The DSC-R1’s image quality is the best we’ve ever seen in a Sony camera and comparable to the best DSLRs in its class. If the R1 has an Achilles’ heel, it’s the electronic viewfinder, which might be a hard transition for those who are used to composing with a sharper, higher-magnification 35mm or digital SLR’s optical viewfinder.
This camera can handle most situations, including product and nature shots, with ease. The wide-angle lens and accessory-dedicated flash also make it ideal for real estate, insurance, and other business uses. But portrait and sports shooters won’t be satisfied with the resolution and response of the R1’s EVF, the limited scope of its built-in lens, or the shortcomings of its external flash system.

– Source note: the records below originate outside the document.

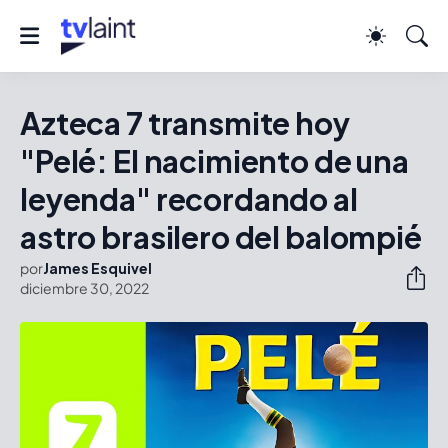
Azteca 7 transmite hoy
"Pelé: El nacimiento de una
leyenda" recordando al
astro brasilero del balompié
por
James Esquivel
diciembre 30, 2022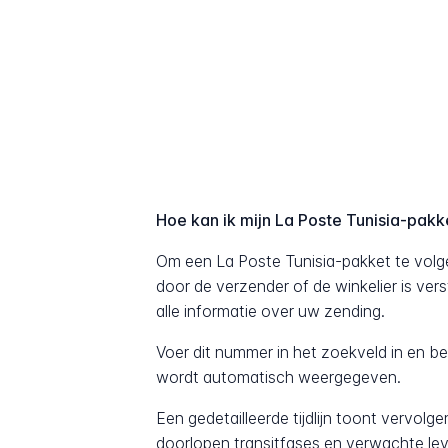
Hoe kan ik mijn La Poste Tunisia-pakk
Om een La Poste Tunisia-pakket te volg
door de verzender of de winkelier is ver
alle informatie over uw zending.
Voer dit nummer in het zoekveld in en b
wordt automatisch weergegeven.
Een gedetailleerde tijdlijn toont vervolg
doorlopen transitfases en verwachte lev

This may be the first EVF camera without video and sound capture; those moving up from a digital compact may miss it. Maybe Sony simply wanted to underscore how serious the DSC-R1 is about still photos.
Certified Test Results:
Resolution: Excellent (2000Vx2000H x1850D lines). Color accuracy: Extremely High (Avg. Delta E: 9.77). Highlight/shadow detail: High. Contrast: Slightly High; adjustable in 3 steps via menus. Noise: Low at ISO 160 to ISO 400, Moderately Low at ISO 800, Moderate at ISO 1600. Image quality: Extremely High from ISO 160 to 800. AF speed: Fast in bright light, but slower in low light, especially when using the 5-zone Multipoint AF mode. Red AF-assist light speeds low-light focusing. Viewfinder: The fine-grained EVF shows nearly 100% of the picture area, an Excellent result, while its 0.58X magnification gets a Below Averge rating. Distortion: On DxO Analyzer 2.0 tests, the Carl Zeiss Vario-Sonnar T* Lens (12 elements in 10 groups with 4 aspherical elements) showed Very Visible barrel distortion at 24mm equivalent and Visible pincushion distortion at 120mm. CIPA battery life: Approx. 550 shots with rechargeable NP-FM50 Info-Lithium battery. For info: www.sonystyle.com; 877-865-7669.
• First 10.3MP camera for under $1,000.
• High-quality 5X zoom starts at 24mm.
• 2-inch, swivel LCD monitor.
• EVF locks up in burst mode.
• No video and sound capture.
• AF slower than DSLRs in price range.